Bible Rock: Ten Pop/Rock Songs with Biblical References

The Bible is an entrenched part of culture in the western world, and that includes pop and rock music. It's been used by Dylan, Springsteen, Pixies and more

By

Mark Wallace

on Feb 14, 2011

The Bible has been a source of inspiration for artists and writers for centuries, indeed, millennia, and modern pop and rock music is no different. Bible references are widespread in our music, and found in surprising places, as the following list shows.

Bruce Springsteen – Adam Raised a Cain

“In the Bible Cain killed Abel, and East of Eden he was cast.” Bruce is spot on with his precis of the first murder, by Cain, son of Adam. What this song is really about is the generation gap, and Bruce’s uneasy relationship with his own father. The narrator feels stigmatized by his father’s apparent disappointment in him, as if he bore the biblical “mark of Cain”, as if he was born with some unknown sin: “You’re born into this life paying for the sins of somebody else’s past.”

Records from a dataset:
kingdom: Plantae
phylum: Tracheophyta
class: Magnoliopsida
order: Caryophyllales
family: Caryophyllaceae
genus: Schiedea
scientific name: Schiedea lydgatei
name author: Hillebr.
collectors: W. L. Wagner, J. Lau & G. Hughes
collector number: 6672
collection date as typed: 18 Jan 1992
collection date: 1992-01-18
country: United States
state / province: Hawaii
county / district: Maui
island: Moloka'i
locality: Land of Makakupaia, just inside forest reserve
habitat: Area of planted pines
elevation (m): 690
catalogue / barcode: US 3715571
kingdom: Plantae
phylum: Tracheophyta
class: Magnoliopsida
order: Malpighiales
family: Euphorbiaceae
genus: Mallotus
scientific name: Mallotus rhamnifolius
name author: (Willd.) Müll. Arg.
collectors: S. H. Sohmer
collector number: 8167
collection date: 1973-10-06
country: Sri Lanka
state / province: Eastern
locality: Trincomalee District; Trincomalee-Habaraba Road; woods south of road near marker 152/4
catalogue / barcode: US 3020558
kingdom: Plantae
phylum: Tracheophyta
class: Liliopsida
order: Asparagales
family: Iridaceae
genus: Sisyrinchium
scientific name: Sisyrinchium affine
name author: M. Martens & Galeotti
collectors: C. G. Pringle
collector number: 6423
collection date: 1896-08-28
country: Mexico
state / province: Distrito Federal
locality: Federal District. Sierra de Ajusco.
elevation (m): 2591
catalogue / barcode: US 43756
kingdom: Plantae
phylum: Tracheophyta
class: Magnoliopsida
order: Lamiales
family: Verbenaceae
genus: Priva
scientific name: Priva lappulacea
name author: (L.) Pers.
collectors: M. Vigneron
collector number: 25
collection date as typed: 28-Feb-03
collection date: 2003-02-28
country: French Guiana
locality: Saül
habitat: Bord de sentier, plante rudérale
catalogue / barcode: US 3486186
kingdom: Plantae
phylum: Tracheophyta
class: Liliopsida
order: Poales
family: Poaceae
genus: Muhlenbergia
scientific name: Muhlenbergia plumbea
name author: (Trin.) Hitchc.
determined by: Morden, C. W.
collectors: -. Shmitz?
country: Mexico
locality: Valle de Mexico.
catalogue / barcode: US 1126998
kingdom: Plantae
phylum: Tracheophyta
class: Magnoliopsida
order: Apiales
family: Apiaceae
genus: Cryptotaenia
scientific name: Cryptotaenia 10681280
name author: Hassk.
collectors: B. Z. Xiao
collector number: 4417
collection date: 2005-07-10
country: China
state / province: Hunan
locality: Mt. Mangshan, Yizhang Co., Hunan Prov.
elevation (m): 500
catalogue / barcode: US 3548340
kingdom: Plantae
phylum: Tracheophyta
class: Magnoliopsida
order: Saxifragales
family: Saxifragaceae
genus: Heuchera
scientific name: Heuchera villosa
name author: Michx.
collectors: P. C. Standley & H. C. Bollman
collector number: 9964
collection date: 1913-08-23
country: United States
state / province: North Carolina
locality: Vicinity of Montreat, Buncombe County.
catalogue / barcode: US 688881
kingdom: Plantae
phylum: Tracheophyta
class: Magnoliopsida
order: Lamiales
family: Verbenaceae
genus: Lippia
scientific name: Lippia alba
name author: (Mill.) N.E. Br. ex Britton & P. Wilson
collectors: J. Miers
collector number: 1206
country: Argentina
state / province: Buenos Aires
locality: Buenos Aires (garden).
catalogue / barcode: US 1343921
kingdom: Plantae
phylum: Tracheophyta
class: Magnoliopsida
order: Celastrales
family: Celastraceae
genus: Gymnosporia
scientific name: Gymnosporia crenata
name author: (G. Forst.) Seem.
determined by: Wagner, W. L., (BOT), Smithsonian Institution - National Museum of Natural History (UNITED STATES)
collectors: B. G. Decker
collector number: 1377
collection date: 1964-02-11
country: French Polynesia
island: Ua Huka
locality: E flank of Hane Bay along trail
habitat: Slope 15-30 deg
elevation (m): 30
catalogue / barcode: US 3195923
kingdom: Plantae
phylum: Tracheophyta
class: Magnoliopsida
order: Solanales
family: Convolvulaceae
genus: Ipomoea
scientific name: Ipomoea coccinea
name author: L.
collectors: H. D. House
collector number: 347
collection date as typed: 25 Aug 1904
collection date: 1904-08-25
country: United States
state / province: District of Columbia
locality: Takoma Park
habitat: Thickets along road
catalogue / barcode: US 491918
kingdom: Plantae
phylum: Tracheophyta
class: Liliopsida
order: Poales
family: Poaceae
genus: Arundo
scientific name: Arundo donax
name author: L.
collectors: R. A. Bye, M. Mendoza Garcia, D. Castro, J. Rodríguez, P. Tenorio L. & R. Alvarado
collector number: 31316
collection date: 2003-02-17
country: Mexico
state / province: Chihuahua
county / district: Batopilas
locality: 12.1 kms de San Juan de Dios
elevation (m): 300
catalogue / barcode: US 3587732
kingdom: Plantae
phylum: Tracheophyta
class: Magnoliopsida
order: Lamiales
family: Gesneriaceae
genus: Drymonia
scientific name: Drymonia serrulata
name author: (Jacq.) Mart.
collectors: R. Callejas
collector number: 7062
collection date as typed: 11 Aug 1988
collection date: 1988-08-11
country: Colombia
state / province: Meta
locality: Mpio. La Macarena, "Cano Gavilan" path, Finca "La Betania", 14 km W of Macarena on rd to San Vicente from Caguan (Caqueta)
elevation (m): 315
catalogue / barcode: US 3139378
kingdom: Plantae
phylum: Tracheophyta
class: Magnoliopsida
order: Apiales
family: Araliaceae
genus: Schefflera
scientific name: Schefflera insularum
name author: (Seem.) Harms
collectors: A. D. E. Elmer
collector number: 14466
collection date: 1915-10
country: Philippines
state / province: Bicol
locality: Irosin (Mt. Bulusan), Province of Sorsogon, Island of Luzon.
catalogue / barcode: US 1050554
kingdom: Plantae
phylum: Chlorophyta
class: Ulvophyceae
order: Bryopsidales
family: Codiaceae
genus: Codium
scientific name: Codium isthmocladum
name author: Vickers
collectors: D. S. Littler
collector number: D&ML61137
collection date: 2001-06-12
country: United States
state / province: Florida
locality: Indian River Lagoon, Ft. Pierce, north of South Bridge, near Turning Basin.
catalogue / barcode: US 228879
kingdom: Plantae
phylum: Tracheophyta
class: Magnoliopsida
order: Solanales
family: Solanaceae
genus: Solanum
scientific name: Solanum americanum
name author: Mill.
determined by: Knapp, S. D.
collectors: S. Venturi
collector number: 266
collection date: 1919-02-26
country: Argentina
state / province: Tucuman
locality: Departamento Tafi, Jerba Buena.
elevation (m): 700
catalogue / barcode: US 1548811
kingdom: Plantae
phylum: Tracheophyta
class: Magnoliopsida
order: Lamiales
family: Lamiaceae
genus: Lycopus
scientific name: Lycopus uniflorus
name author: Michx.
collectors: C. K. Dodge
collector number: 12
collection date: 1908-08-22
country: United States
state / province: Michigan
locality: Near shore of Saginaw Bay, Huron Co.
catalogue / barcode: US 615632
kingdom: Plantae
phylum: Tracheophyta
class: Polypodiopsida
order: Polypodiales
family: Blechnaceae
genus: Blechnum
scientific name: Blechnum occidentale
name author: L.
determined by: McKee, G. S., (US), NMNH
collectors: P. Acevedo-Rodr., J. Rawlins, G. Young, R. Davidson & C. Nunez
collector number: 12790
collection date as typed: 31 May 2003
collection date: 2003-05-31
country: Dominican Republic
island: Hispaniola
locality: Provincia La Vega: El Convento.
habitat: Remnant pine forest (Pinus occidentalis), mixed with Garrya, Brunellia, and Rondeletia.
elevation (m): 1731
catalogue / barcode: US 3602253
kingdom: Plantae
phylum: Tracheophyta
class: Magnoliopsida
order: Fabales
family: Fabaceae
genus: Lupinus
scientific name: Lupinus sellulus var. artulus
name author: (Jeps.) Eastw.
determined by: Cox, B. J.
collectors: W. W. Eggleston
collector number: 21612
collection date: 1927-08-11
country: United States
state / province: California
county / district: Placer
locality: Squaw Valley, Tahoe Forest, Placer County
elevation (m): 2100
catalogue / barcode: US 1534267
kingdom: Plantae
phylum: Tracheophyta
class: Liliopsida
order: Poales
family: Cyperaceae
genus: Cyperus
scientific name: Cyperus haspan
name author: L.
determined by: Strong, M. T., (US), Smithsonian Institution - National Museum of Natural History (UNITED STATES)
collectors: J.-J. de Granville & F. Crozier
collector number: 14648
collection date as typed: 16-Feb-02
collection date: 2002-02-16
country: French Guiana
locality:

TASKS FOR THIS EXERCISE >>
1) In the article on biblical references in pop and rock songs, why does the narrator of "Adam Raised a Cain" feel as though he bore the mark of Cain? Answer in one to three sentences.
2) Write the next part of the article on biblical references in pop and rock songs, picking up after its final sentence.

TASK RESULTS >>
1) He feels stigmatized by his father's apparent disappointment in him. That makes him feel marked, as if he had been born with some unknown sin.

2)
The “East of Eden” reference also recalls John Steinbeck’s novel of that name, famously filmed with James Dean in 1955.

Bob Dylan – All Along the Watchtower

Lots of Dylan songs have Biblical echoes, and it has been suggested that “All Along the Watchtower”, more famous for the Jimi Hendrix cover, of course, echoes Isaiah 21:5-9, a passage about a watchman meeting with two horsemen, who tell him “Babylon is fallen.” Dylan’s song then becomes a commentary on the decadence of our society and a prediction of its collapse – or maybe not, the lyric is so bare that it can be interpreted any way you like.

The Byrds – Turn! Turn! Turn!

Another sixties classic, this one reproduces almost verbatim a large chunk of the book of Ecclesiastes 3:1-8. Written in the 1950s by Pete Seeger, though the only original lyrics was basically the word “Turn” repeated in the refrain.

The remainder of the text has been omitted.